Items from a dataset
+++

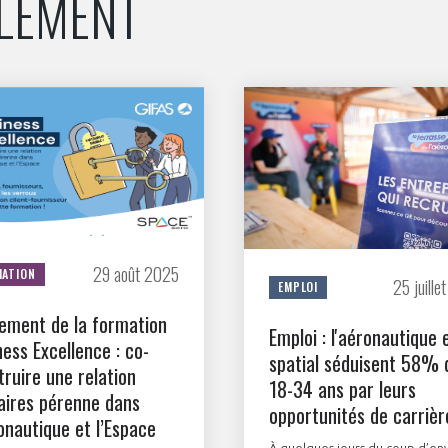
ALEMENT
Découvrez les avantages d'adhérer au 
données sectorielles, p
DEMANDE D’ADH
29 août 2025
MATION
25 juill
EMPLOI
ement de la formation
Emploi : l'aéronautique e
ness Excellence : co-
spatial séduisent 58% 
truire une relation
18-34 ans par leurs
faires pérenne dans
opportunités de carrièr
ronautique et l’Espace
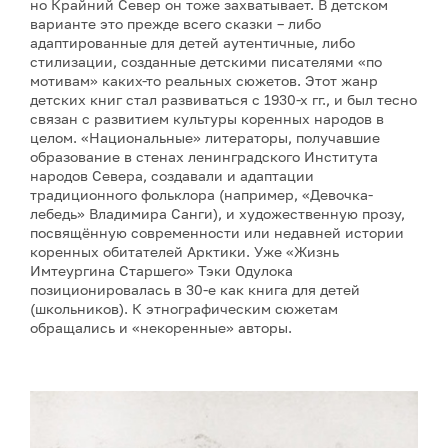
но Крайний Север он тоже захватывает. В детском
варианте это прежде всего сказки – либо
адаптированные для детей аутентичные, либо
стилизации, созданные детскими писателями «по
мотивам» каких-то реальных сюжетов. Этот жанр
детских книг стал развиваться с 1930-х гг., и был тесно
связан с развитием культуры коренных народов в
целом. «Национальные» литераторы, получавшие
образование в стенах ленинградского Института
народов Севера, создавали и адаптации
традиционного фольклора (например, «Девочка-
лебедь» Владимира Санги), и художественную прозу,
посвящённую современности или недавней истории
коренных обитателей Арктики. Уже «Жизнь
Имтеургина Старшего» Тэки Одулока
позиционировалась в 30-е как книга для детей
(школьников). К этнографическим сюжетам
обращались и «некоренные» авторы.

+++

Required work
Exact copy, pictures excluded: every line above from the one containing "ronautique et l’Espace" to the one containing "(школьников). К этнографическим сюжетам", inclusive, and nothing more.

Output
ronautique et l’Espace
но Крайний Север он тоже захватывает. В детском
варианте это прежде всего сказки – либо
адаптированные для детей аутентичные, либо
стилизации, созданные детскими писателями «по
мотивам» каких-то реальных сюжетов. Этот жанр
детских книг стал развиваться с 1930-х гг., и был тесно
связан с развитием культуры коренных народов в
целом. «Национальные» литераторы, получавшие
образование в стенах ленинградского Института
народов Севера, создавали и адаптации
традиционного фольклора (например, «Девочка-
лебедь» Владимира Санги), и художественную прозу,
посвящённую современности или недавней истории
коренных обитателей Арктики. Уже «Жизнь
Имтеургина Старшего» Тэки Одулока
позиционировалась в 30-е как книга для детей
(школьников). К этнографическим сюжетам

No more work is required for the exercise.